Tuesday, March 4, 2014

Writer's Block

Thursday

I tried to write. Couldn't. I physically could not type. I had no feeling in my arms -- Alavert is super effective, but the side effects are terrible -- so I didn't actually know where my fingers were on the keyboard. I'd make like three mistakes in a row, look back at a sentence thta looked spmthing like thhis, and go to hit \\\\\\\\\\\\\\\\\\\\\\\\\\\\\\\\ before realizing that "backspace" was the key above it. By the end of the first paragraph, I'd gotten so frustrated with my fingers that the words they were clicking out were angrier than anything worth publishing. For me, anyways. I know some of you are into that hate-blogging trash. I don't discriminate.

Friday

The plan was to wake up when my alarm went off and write about my dream, if I could remember it, or whatever idiotic drowsy thoughts were running through my head if I couldn't. I had the idea while I was falling asleep the night before. It was gonna be funny, I'd told myself. I couldn't remember if Dimetapp night-time had any effect on dreams, but I remembered the grogginess pretty well, so I knew that whatever I wrote was going to be some grade-A material. I ended up waking up three hours before my alarm, coughing louder than my sister's dog barks and holding my hand up to my nose while I looked for a box of tissues or some toilet paper that could catch the river of mucus my nose decided was necessary. I cleaned myself up, took another Alavert, and made some Irish Breakfast Tea to help with the sinus headache. My alarm went off at 10, which was about when I realized I'd forgotten to do something.

Saturday

I wanted to write about the beauty of friendship. It was gonna be one of those ultra-sappy blogs, thanking those closest to me for their positive contributions to my life, publicly displaying my affection to them, and publicly bragging to everybody else that I had friends. It would have brought tears to their eyes and groans to the throats of anybody else who read it... if I were good at articulating emotion, that is. To be honest, I just didn't know what words to use, and even if I did I would have rather said them in person. It was moot anyways. It turns out, staying awake after taking Dimetapp night-time makes typing even more difficult than Alavert does. Honestly, they give that stuff to children!?

Sunday

I probably could have written something really entertaining, but I don't really remember what I was thinking about. I spent most of the day playing Need for Speed on my xbox after calling off of work. I told Kim I couldn't come in because I was too sick to function normally, but that was only partially true. In reality, my dad gave me this loratadine tablet with twice as much loratadine as Alevert (and none of the pseudo ephedrine), and the stuff was so strong that I felt like I'd dunked my brain in a half gallon of Jack Daniels and held it there until it could absorb the whole thing.
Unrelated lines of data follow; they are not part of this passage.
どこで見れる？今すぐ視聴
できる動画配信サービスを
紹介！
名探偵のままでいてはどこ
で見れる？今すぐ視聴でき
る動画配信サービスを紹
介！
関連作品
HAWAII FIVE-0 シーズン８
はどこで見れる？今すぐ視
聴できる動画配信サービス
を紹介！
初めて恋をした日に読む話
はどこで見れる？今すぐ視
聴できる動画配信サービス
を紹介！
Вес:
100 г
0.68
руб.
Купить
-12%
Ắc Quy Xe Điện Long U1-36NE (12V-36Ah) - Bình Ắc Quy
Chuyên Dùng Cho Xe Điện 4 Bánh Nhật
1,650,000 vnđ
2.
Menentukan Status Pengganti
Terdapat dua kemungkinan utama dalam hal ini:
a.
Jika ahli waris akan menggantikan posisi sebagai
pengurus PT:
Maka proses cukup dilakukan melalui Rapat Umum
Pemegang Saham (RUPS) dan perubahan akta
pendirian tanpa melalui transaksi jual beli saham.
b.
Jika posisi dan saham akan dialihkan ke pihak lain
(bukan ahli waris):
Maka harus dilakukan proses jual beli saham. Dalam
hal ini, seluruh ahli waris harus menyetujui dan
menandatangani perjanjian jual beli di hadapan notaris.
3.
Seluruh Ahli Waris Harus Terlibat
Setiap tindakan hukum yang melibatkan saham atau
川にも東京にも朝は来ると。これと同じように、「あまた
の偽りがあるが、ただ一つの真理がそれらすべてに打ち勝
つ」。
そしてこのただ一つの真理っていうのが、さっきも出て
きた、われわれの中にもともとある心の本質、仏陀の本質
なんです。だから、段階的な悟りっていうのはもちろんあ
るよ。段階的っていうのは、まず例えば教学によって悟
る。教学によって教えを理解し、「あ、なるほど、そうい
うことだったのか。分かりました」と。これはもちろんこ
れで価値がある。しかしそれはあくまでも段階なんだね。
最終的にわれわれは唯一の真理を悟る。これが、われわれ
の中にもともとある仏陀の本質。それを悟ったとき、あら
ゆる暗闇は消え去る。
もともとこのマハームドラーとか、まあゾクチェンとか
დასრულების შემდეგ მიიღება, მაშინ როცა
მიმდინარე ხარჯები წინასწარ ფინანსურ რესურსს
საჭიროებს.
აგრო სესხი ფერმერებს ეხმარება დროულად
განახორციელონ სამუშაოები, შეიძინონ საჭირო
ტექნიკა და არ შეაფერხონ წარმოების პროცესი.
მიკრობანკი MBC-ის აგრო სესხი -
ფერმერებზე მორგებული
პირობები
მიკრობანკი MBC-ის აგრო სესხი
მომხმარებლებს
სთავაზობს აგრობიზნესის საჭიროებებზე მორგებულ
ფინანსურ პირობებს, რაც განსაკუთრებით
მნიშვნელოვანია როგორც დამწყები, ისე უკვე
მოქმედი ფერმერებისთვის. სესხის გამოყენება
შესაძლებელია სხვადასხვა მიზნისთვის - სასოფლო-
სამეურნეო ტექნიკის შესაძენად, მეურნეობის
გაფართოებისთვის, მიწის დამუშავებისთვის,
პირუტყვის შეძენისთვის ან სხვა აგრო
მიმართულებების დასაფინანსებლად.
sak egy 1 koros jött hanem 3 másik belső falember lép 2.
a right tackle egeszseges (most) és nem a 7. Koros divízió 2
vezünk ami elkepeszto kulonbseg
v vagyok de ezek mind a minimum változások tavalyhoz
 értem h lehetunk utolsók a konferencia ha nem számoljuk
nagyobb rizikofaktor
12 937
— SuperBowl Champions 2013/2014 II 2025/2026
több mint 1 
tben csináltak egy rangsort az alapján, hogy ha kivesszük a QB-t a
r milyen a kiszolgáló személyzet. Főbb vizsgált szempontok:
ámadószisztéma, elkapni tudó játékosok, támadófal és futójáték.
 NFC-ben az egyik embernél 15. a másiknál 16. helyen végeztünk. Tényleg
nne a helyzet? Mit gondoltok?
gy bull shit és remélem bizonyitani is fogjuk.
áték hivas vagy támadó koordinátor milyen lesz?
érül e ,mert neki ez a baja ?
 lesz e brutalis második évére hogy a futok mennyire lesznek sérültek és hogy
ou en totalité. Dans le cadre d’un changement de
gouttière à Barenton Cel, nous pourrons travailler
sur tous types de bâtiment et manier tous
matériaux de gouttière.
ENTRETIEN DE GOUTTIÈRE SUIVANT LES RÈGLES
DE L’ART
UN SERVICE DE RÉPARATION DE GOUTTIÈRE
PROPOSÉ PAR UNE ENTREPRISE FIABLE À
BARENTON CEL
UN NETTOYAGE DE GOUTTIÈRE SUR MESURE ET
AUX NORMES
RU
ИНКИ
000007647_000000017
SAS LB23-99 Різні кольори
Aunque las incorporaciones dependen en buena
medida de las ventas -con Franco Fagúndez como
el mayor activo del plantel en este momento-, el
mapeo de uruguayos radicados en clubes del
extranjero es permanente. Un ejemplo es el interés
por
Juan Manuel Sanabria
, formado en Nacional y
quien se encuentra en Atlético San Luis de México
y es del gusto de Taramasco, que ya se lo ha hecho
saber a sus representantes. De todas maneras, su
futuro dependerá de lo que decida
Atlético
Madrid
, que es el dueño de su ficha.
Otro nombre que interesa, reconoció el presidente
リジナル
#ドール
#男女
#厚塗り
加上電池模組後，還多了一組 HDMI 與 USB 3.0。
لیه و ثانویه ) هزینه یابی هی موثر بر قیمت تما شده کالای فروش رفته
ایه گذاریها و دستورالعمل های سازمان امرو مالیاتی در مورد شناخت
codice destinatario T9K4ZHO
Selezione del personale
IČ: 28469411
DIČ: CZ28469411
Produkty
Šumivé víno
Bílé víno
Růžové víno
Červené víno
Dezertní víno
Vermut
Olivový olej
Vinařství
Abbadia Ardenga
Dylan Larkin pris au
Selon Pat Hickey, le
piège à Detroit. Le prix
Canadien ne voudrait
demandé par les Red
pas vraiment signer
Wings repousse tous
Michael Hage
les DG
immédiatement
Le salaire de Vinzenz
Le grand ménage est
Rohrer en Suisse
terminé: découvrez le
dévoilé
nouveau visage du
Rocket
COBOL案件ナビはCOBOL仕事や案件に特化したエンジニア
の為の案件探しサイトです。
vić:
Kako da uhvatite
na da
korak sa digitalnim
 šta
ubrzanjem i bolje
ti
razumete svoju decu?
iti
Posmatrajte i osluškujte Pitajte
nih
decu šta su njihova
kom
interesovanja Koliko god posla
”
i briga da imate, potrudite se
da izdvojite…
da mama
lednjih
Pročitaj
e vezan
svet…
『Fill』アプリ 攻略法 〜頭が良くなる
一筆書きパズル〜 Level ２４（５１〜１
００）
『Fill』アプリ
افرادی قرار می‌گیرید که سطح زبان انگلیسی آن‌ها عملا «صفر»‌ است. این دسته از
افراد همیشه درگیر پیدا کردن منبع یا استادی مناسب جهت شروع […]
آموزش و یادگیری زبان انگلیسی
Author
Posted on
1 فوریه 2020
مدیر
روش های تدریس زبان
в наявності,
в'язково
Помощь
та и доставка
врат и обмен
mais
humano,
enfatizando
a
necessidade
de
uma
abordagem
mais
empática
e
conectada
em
I fell asleep around 7, so I didn't really have the time to write anything anyways.

Monday

I actually did go to work the next morning. We finally got daytime Dimetapp, pleasing and well-medicating the child inside of me. It was my first lunch shift in about two months, and I'd forgotten just how entertaining the people who come through the drive thru during the day are. I was already writing a blog about them in my head when I realized that I totally already wrote one about crazy drive thru patrons. Dismayed, I went home and played Need For Speed for like five hours. Its mind-numbing simplicity is more addictive than cocaine, but I probably should have turned down the volume on all of those crashes and police sirens for the sake of my sinus headache... It was nothing that two Tylenol couldn't solve, though.

Tuesday

This morning I woke up and felt "better," so I didn't take any medicine. Maybe that's why my mind was actually clear enough for me to write something.